After three years, New Jersey officials have admitted they likely screwed up an investigation into a 2012 Superstorm Sandy-related oil spill in Bayonne, The Post has learned.

The state, which has since 2013 maintained that a review of soil samples showed it was only water from the surging storm and not oil that led to the condemning of several homes in an industrial neighborhood, admitted in a recently revealed email that “a more complete review” might be in order.

An official in Gov. Chris Christie’s Department of Environmental Protection tested the soil around five Bayonne homes — located in the Constable Hook neighborhood just west of Route 440 and less than 1,000 feet from an industrial park with dozens of oil storage tanks — is unsure it “provided the full analytical package at the time (because I do not think we had it),” according to the email.

The April 30 email, sent by DEP Assistant Director Frank Pinto to a colleague, was disclosed at an arbitration hearing in Newark last week. A copy of the email was obtained by The Post.

An Australian REIT, which owns the five condemned buildings, filed a $3 million claim with the state’s $17 million spill fund. The DEP, which administers the fund, is refusing to pay out the money because of the initial finding that no oil was in the floodwaters that filled basements in this lower middle class neighborhood.

But try telling that to Helen Snella, who lives on 22nd Street near the condemned buildings. “Everything was oil, oil, oil inside the basement,” Snella told The Post. “I still don’t know how safe we are.”

Indeed, during a late January visit to the area, a strong petroleum smell hung stubbornly in the air inside the homes.

Nearby, Anna Kubiak, 58, showed a visitor knee-high oil stains still covering the walls of her kitchen, bathroom, and hallway — damage that she claims is from the Sandy storm. Kubiak said she’s refusing to clean the stains until she sees some financial relief from her insurance company.

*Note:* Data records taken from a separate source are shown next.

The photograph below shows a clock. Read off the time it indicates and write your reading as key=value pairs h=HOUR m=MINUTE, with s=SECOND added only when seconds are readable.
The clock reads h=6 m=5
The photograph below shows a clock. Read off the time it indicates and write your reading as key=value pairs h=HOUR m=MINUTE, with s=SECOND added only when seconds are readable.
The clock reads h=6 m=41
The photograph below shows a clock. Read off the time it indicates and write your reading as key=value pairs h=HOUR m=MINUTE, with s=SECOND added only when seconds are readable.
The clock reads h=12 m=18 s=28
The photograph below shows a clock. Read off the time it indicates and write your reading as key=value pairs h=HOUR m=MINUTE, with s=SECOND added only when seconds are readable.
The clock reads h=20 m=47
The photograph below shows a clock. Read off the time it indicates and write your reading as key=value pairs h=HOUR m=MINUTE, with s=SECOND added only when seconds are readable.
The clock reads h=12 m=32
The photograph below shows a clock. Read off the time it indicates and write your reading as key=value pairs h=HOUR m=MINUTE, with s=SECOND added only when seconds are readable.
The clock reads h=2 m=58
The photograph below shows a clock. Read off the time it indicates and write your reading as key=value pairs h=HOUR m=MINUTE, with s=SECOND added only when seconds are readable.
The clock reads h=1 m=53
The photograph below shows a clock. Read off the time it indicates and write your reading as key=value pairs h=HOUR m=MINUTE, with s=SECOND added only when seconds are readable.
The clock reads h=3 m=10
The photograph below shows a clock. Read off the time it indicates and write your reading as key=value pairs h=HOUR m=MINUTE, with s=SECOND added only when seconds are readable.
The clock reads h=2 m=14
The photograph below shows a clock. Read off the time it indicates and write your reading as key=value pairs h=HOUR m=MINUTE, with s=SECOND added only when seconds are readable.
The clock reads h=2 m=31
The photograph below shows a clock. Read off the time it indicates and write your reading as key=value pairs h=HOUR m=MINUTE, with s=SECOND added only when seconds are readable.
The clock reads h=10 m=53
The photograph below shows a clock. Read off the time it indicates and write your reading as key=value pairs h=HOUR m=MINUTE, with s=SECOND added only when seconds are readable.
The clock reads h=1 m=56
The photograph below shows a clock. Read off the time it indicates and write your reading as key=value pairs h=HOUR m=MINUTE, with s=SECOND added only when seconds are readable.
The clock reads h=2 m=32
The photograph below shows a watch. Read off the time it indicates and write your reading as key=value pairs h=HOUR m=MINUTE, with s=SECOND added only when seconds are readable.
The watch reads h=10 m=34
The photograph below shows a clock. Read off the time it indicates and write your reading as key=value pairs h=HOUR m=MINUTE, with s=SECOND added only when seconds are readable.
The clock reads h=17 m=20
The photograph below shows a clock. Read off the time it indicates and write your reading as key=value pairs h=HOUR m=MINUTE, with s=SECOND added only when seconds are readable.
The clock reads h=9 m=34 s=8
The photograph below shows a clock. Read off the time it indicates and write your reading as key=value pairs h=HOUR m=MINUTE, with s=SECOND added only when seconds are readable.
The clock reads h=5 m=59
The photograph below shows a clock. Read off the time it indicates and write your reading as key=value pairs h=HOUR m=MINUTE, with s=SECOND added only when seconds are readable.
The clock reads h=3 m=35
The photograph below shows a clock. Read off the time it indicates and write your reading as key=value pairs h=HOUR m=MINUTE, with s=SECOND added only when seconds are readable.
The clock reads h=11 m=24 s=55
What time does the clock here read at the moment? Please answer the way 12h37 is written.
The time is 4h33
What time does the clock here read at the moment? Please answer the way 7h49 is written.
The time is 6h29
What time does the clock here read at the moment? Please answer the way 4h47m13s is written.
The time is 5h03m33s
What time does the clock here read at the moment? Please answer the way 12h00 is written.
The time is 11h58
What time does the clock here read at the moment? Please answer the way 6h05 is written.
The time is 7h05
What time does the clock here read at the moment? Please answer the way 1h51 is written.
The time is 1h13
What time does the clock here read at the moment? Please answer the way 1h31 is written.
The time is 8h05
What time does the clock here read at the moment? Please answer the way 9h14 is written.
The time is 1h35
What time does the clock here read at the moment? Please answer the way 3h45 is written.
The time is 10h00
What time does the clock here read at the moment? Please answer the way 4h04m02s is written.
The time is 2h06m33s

The condemned buildings each had the same telltale signs: first floors rooms each with a slick, wainscot-like covering to their lower walls. The air inside was so thick with the smell of oil that you had to pop outside every few minutes for fresh air.

In all, 12 families have been displaced and a neighborhood scarred because of what now appears to be a botched investigation by Christie’s DEP. The agency, according to the email, knew by at least last April its probe was botched but has not said so publicly.

The five buildings are owned by the US Masters Residential Property Fund. Its $3 million claim covers lost rent ($12,000 a month), remediation costs, restoration of the properties as well as monies to fund a further investigation into what caused the oil spill, according to papers filed in the case.

Administrative Judge Richard McGill, who is overseeing the REIT’s claim, isn’t expected to decide the arbitration case until April.

While the DEP publicly maintains there was never an oil issue, the email tells a different story.

In the email, Pinto, speaking of Terry Sugihara, the DEP investigator, who holds a Ph.D. in ecology and submitted what is now believed to be an inconclusive 2013 report, writes that the investigator “acknowledges that he doesn’t have specific enough data on the contamination levels of oil in the area, and says that a recommendation that it isn’t a health risk is mildly speculative.”

Kubiak, Snella and the REIT hope the email helps them get their homes and ground surrounding them re-tested.

“The people in my community feel that they are the forgotten people of Bayonne,” Pastor Michael Kelly, whose Bayonne First Assembly of God church faces the condemned properties, told The Post.

“When Hurricane Sandy hit, there was almost five feet of water, oil, kerosene and human fecal matter,” he said. “This damage was not all done by water. The damage was done by oil and kerosene.”

Larry Hajna, a spokesman for the DEP, declined to comment specifically last week on the REIT’s claim, noting that there are 11 other open claims. Hajna, when told of the emails, refused to give an inch.

“Where’s the big conspiracy?” he asked. “Don’t quote me on that. Are you going to quote me on that? I don’t care. It’s Friday.”